Single by K Camp featuring 2 Chainz

from the album In Due Time
- Released: December 19, 2013
- Recorded: 2013
- Genre: Hip hop, trap
- Length: 4:03
- Label: FTE; 4.27 Music Group; Interscope;
- Songwriters: Kristopher Campell; Tauheed Epps;
- Producer: Will-A-Fool

K Camp singles chronology
| "Money Baby" (2013) | "Cut Her Off" (2013) | "Turn Up For a Check" (2014) |

2 Chainz singles chronology
| "All Me" (2013) | "Cut Her Off" (2013) | "Only That Real" (2014) |

Music video
- "Cut Her Off" on YouTube

= Cut Her Off =

2013 single by K Camp featuring 2 Chainz

"Cut Her Off" (also known as "Cut That Bitch Off") is song by American rapper K Camp with a guest appearance from fellow Atlanta rapper 2 Chainz. It was co-written by both artists and produced by Will-A-Fool. It was released on December 11, 2013 as the first single from his debut EP In Due Time. "Cut Her Off" peaked at number five on the Billboard Hot Rap Songs chart and number 49 on the Hot 100.

== Critical reception ==
"Cut Her Off" was met with generally positive reviews from music critics. Complex named it the forty-first best song of the first half of 2014. In his review, Justin Davis said, "K Camp has started the year with a number of hits, but 'Cut Her Off' is undoubtedly his catchiest. The song's subject matter is simple enough—Camp is fed up with the stress from clingy women—but his melodies grab the listener to repeat his rebellious verses verbatim. It's literally the rap version of Beyoncé's 'Irreplaceable'. Add in an equally wacky 2 Chainz verse and 'Cut Her Off' is easily the breakup anthem of the year."

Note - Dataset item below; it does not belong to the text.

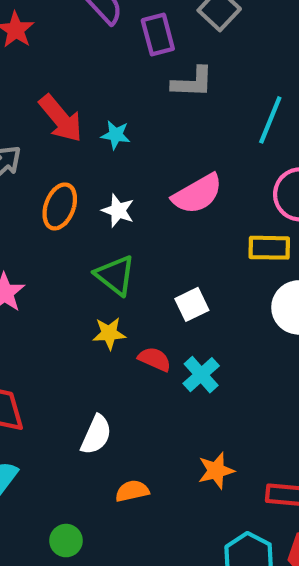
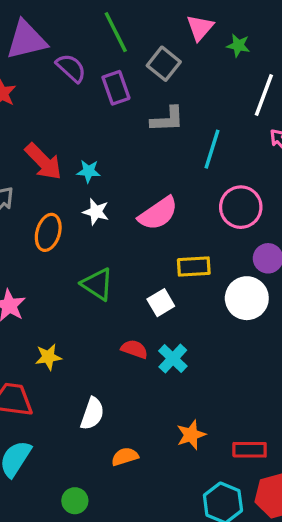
gray L-shape: (193, 82) -> (167, 119), moved
white star: (118, 211) -> (96, 212), moved
yellow rectangle: (269, 248) -> (194, 266), moved
yellow star: (109, 333) -> (48, 357), moved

==Commercial performance==
"Cut Her Off" debuted at number 89 on the Billboard Hot 100 the week of April 26, 2014. Ten weeks later, it peaked at number 49 on the week of July 5, 2014. It spent a total of twenty weeks on the chart.

==Music video==
Directed by Alex Nazari, the song's music video features K Camp being harassed by various women, while he ignores them. In the middle part, K Camp answers a payphone call from 2 Chainz asking him to come to a restaurant. He enters through the back of the kitchen and meets with 2 Chainz who's eating with a bunch of women at the table. The video premiered on the artist's YouTube page on May 21, 2014.

== Remix ==
The official remix to "Cut Her Off" features Lil Boosie, Too Short and YG. The music video for the official remix was released on July 15, 2014. In the video, the three rappers stunt on a set surrounded by nice cars and a group of women.

A female version of the remix entitled "Cut U Off" was released by rapper Trina featuring singer Lil Mo.

Rapper Wiz Khalifa also released a Weedmix of the single called "Get That Zip Off" for his 12th mixtape 28 Grams in 2014.

==Certifications==

| Region | Certification | Certified units/sales |
| United States (RIAA) | Platinum | 1,000,000^{‡} |
^{‡} Sales+streaming figures based on certification alone.

== Awards and nominations ==

| Year | Ceremony | Award | Result |
| 2014 | 2014 BET Hip Hop Awards | Track of the Year | Nominated |
Best Club Banger

== Charts ==

===Weekly charts===

| Chart (2014) | Peak position |
|---|---|
| Belgium Urban (Ultratop Flanders) | 44 |
| US Billboard Hot 100 | 49 |
| US Hot R&B/Hip-Hop Songs (Billboard) | 11 |
| US Rhythmic Airplay (Billboard) | 22 |

===Year-end charts===

| Chart (2014) | Position |
|---|---|
| US Hot R&B/Hip-Hop Songs (Billboard) | 44 |

=== Certifications ===

| Region | Certification | Certified units/sales |
| United States (RIAA) | Platinum | 1,000,000^{‡} |
^{‡} Sales+streaming figures based on certification alone.